Guillaume Dumas is an associate professor in the psychiatry department of the University of Montreal, a researcher at the Azrieli research center at Sainte-Justine University Hospital (Montreal) and at Mila, the Quebec artificial intelligence (AI) institute directed by Yoshua Bengio. He directs the laboratory of “precision psychiatry and social physiology”in which AI plays an important role.
How does your research constitute an innovation in the field of psychiatry?

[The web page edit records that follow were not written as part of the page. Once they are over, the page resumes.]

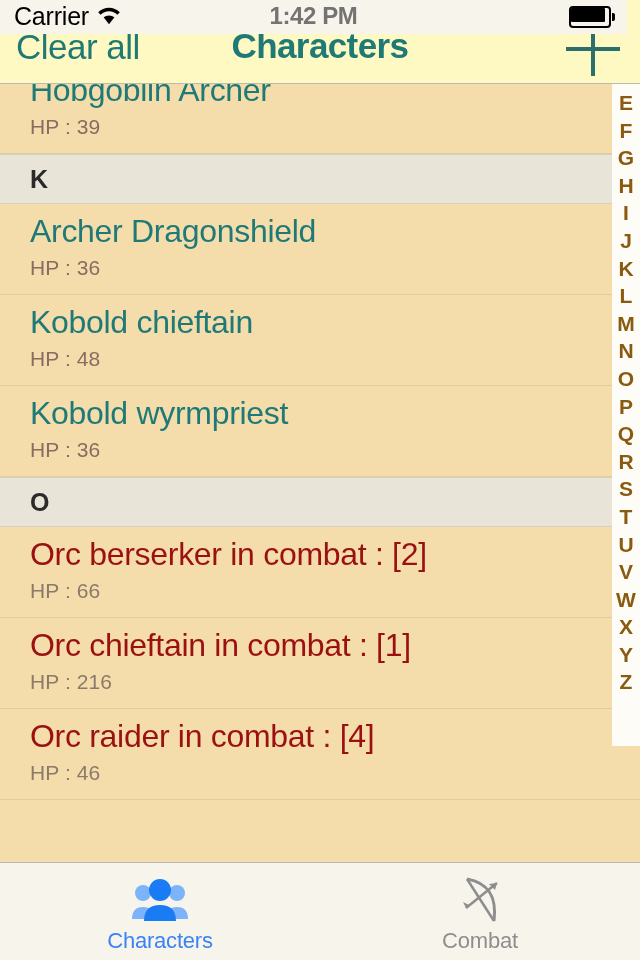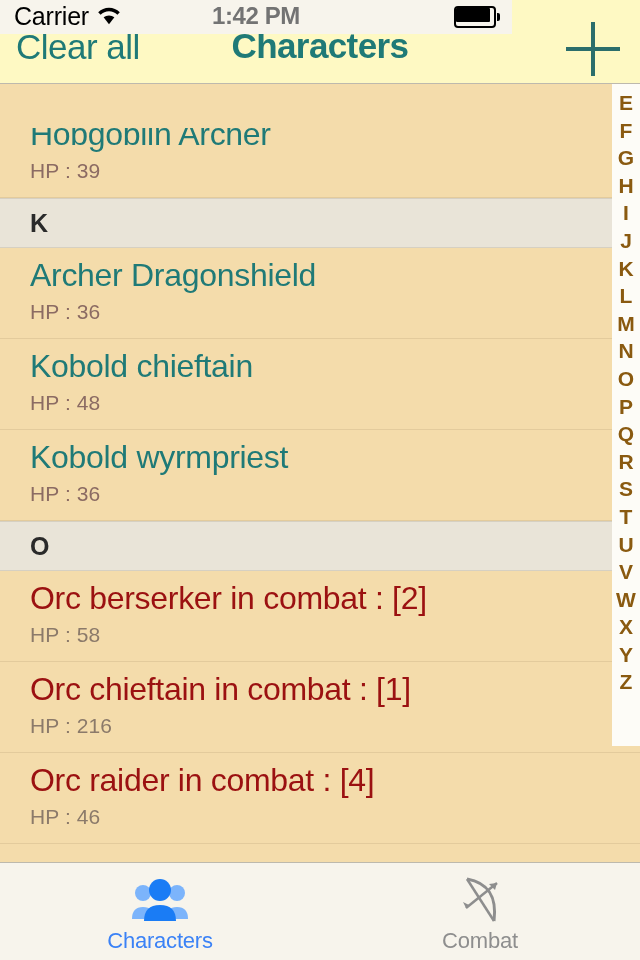--- a/index.html
+++ b/index.html
@@ -18,7 +18,7 @@
 
   
   #statusbar{
-    position:absolute; top:0; left:0; width:512px; height:34px;
+    position:absolute; top:0; left:0; width:627px; height:34px;
     background:#f7f4ec;
     z-index:30;
   }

Since my thesis work, I have been interested in intercerebral synchronizations. It is now known that the brain reacts differently when engaged in social interaction; However, this discovery had consequences on the way we understand mental health. Instead of reducing mental disorders to what happens inside the skull, we now know that we must take into account the entire body as well as the social environment in which the patient evolves. Take the case of autism: autism has long been reduced to either a problem affecting a brain region or a mutated gene. We now believe that to understand autism we must have a multi-scale approach, ranging from biological data to the social environment. Our laboratory works around this complementarity between “precision psychiatry” (or “personalized psychiatry”) which relies on current technological tools, such as AI and its big data, which make it possible to refine the diagnosis and treatment. charge, and on the other side “social physiology”, which takes into account cultural variations and the social determinants of mental health.

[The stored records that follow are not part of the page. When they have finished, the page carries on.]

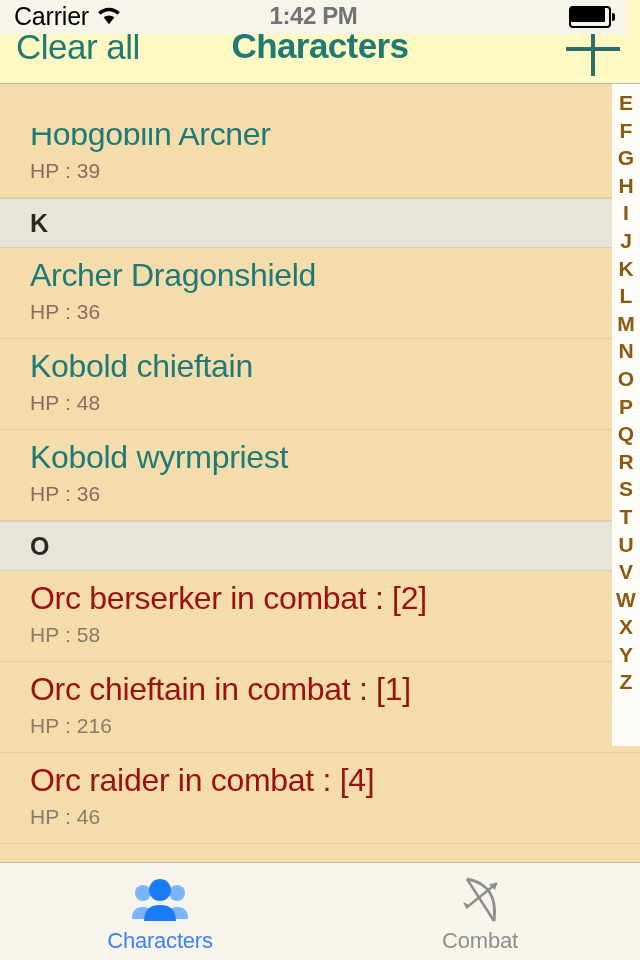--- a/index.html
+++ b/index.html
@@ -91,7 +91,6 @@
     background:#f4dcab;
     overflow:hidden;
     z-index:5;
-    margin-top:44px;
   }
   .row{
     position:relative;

How does AI help you in this precision medicine?
Most people think of AI as something radically new; For my part, I see a continuity with what already existed in medicine, when we worked with statistics. But classic statistics were intended to test hypotheses, when artificial intelligence allows us to produce “predictions” from data, that is to say to indicate possible solutions that we do not know. The advent of “computational” medicine, namely the use of mathematics and computer science of which AI is a part, makes it possible to detect patterns, what we call pattern recognition : we can recognize patterns, genetic for example, and thus detect a tumor, sequence it to better treat it. Oncology was a precursor in the use of AI, but this obviously remains a challenge in psychiatry, where we touch on thought, consciousness, “ineffability”, without yet knowing scientifically how it brain and cognition work exactly. Moreover, to try to better understand the mechanisms in place in psychotherapy, we are currently recording clinical interviews between psychiatrists and patients in order to collect data on the brain activity, physiological activity and language deployed.